## Selected excerpt
....................

17 Commission Recommendation of 11 March 2005 on the European Charter for Researchers and on a Code of Conduct for the Recruitment of Researchers (OJ L 75, 22.3.2005, p. 67).
Amendment 12
Proposal for a regulation
Recital 19
(19)  The activities developed under the Euratom Programme should aim at promoting equality between women and men in research and innovation, by addressing in particular the underlying causes of gender imbalance, by exploiting the full potential of both female and male researchers, and by integrating the gender dimension into the content of projects in order to improve the quality of research and stimulate innovation. Activities should also aim at the implementation of the principles relating to the equality between women and men as laid down in Articles 2 and 3 of the Treaty on European Union and Article 8 of the Treaty on the Functioning of the European Union (TFEU).
(19)  The activities developed under the Euratom programme must comply with the principles of equality between women and men in research and innovation, by addressing in particular the underlying causes of gender imbalance, by exploiting the full potential of both female and male researchers, improving their access to research programmes in order to improve the quality of research and stimulate innovation. Activities should also aim at the implementation of the principles relating to the equality between women and men as laid down in Articles 2 and 3 of the Treaty on European Union and Article 8 of the Treaty on the Functioning of the European Union (TFEU).
Amendment 13
Proposal for a regulation
Recital 20
(20)  Research and innovation activities supported by the Euratom Programme should respect fundamental ethical principles. The opinions on energy matters of the European Group on Ethics in Science and New Technologies should be taken into account as appropriate. Research activities should also take into account Article 13 of the TFEU and reduce the use of animals in research and testing, with a view to ultimately replacing animal use. All activities should be carried out ensuring a high level of human health protection.

....................

## Given data
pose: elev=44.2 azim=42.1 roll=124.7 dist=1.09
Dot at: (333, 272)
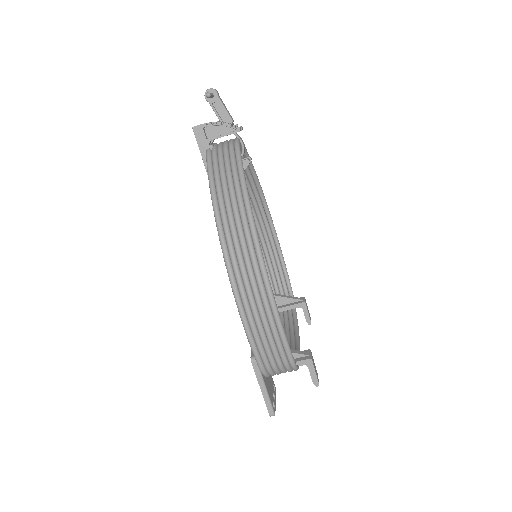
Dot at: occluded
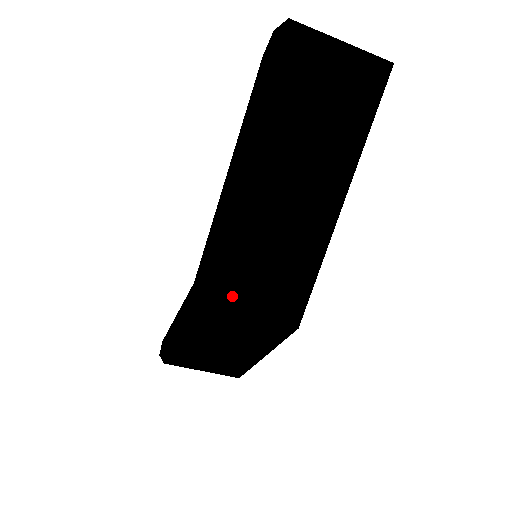
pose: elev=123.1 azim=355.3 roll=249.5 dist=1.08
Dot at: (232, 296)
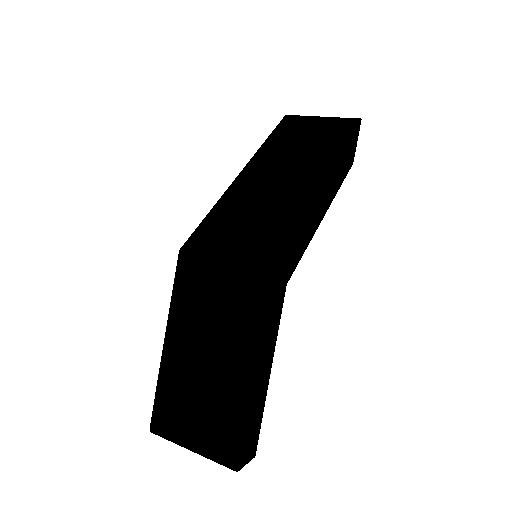
Dot at: (211, 243)
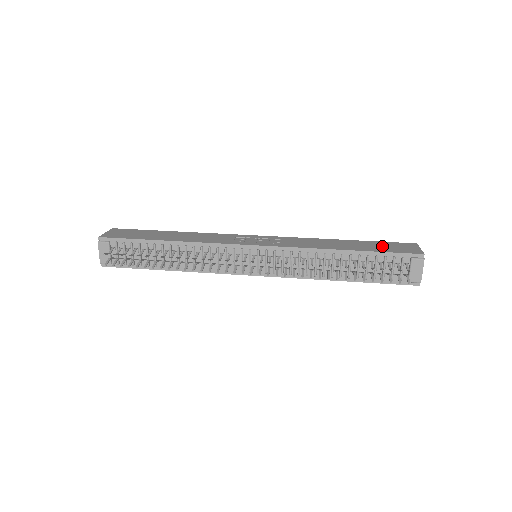
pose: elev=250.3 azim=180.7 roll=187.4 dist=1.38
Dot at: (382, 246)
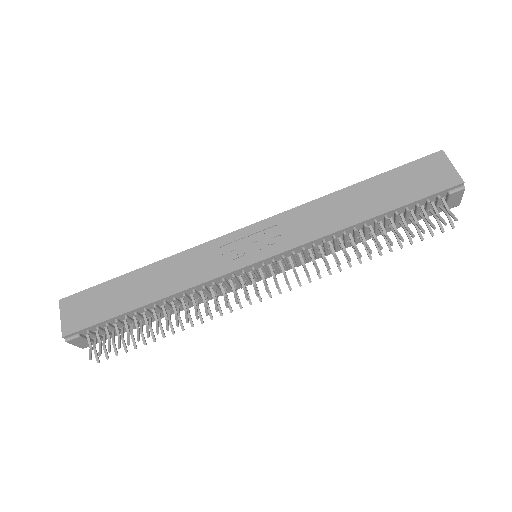
Dot at: (405, 183)
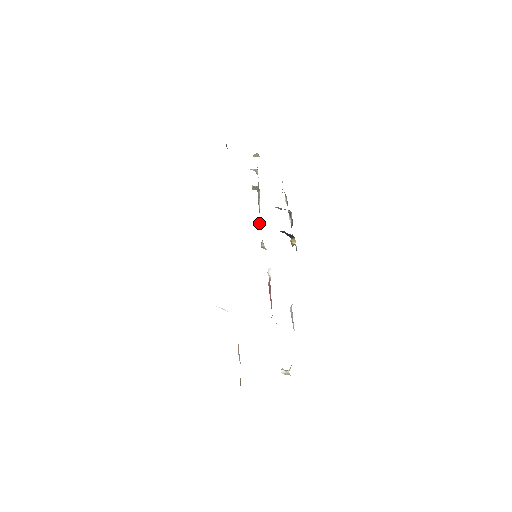
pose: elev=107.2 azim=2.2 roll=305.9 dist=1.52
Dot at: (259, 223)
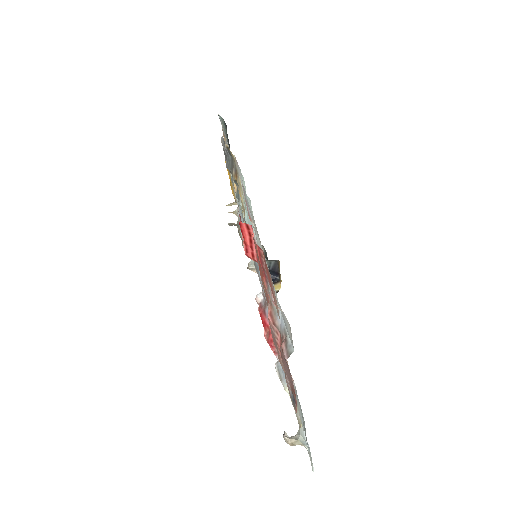
Dot at: occluded
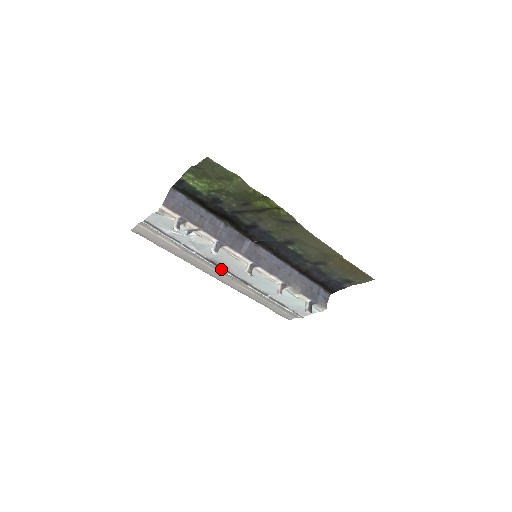
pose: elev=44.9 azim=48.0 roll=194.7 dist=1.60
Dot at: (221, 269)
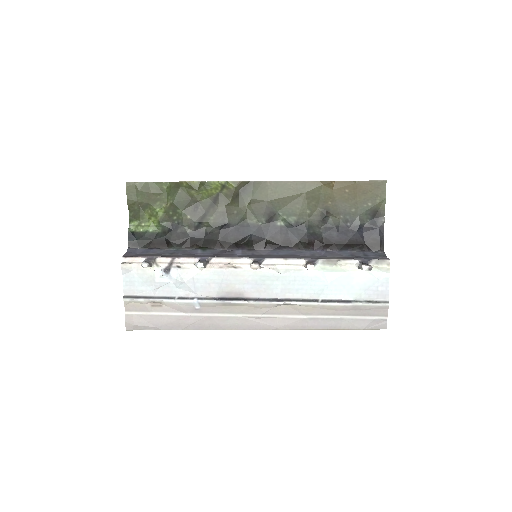
Dot at: (238, 301)
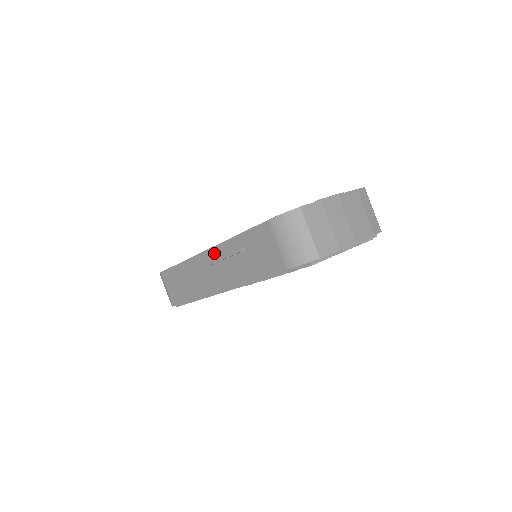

....................

Copy out the Euratom amendment excerpt above in full, word for word.

17 Commission Recommendation of 11 March 2005 on the European Charter for Researchers and on a Code of Conduct for the Recruitment of Researchers (OJ L 75, 22.3.2005, p. 67).
Amendment 12
Proposal for a regulation
Recital 19
(19)  The activities developed under the Euratom Programme should aim at promoting equality between women and men in research and innovation, by addressing in particular the underlying causes of gender imbalance, by exploiting the full potential of both female and male researchers, and by integrating the gender dimension into the content of projects in order to improve the quality of research and stimulate innovation. Activities should also aim at the implementation of the principles relating to the equality between women and men as laid down in Articles 2 and 3 of the Treaty on European Union and Article 8 of the Treaty on the Functioning of the European Union (TFEU).
(19)  The activities developed under the Euratom programme must comply with the principles of equality between women and men in research and innovation, by addressing in particular the underlying causes of gender imbalance, by exploiting the full potential of both female and male researchers, improving their access to research programmes in order to improve the quality of research and stimulate innovation. Activities should also aim at the implementation of the principles relating to the equality between women and men as laid down in Articles 2 and 3 of the Treaty on European Union and Article 8 of the Treaty on the Functioning of the European Union (TFEU).
Amendment 13
Proposal for a regulation
Recital 20
(20)  Research and innovation activities supported by the Euratom Programme should respect fundamental ethical principles. The opinions on energy matters of the European Group on Ethics in Science and New Technologies should be taken into account as appropriate. Research activities should also take into account Article 13 of the TFEU and reduce the use of animals in research and testing, with a view to ultimately replacing animal use. All activities should be carried out ensuring a high level of human health protection.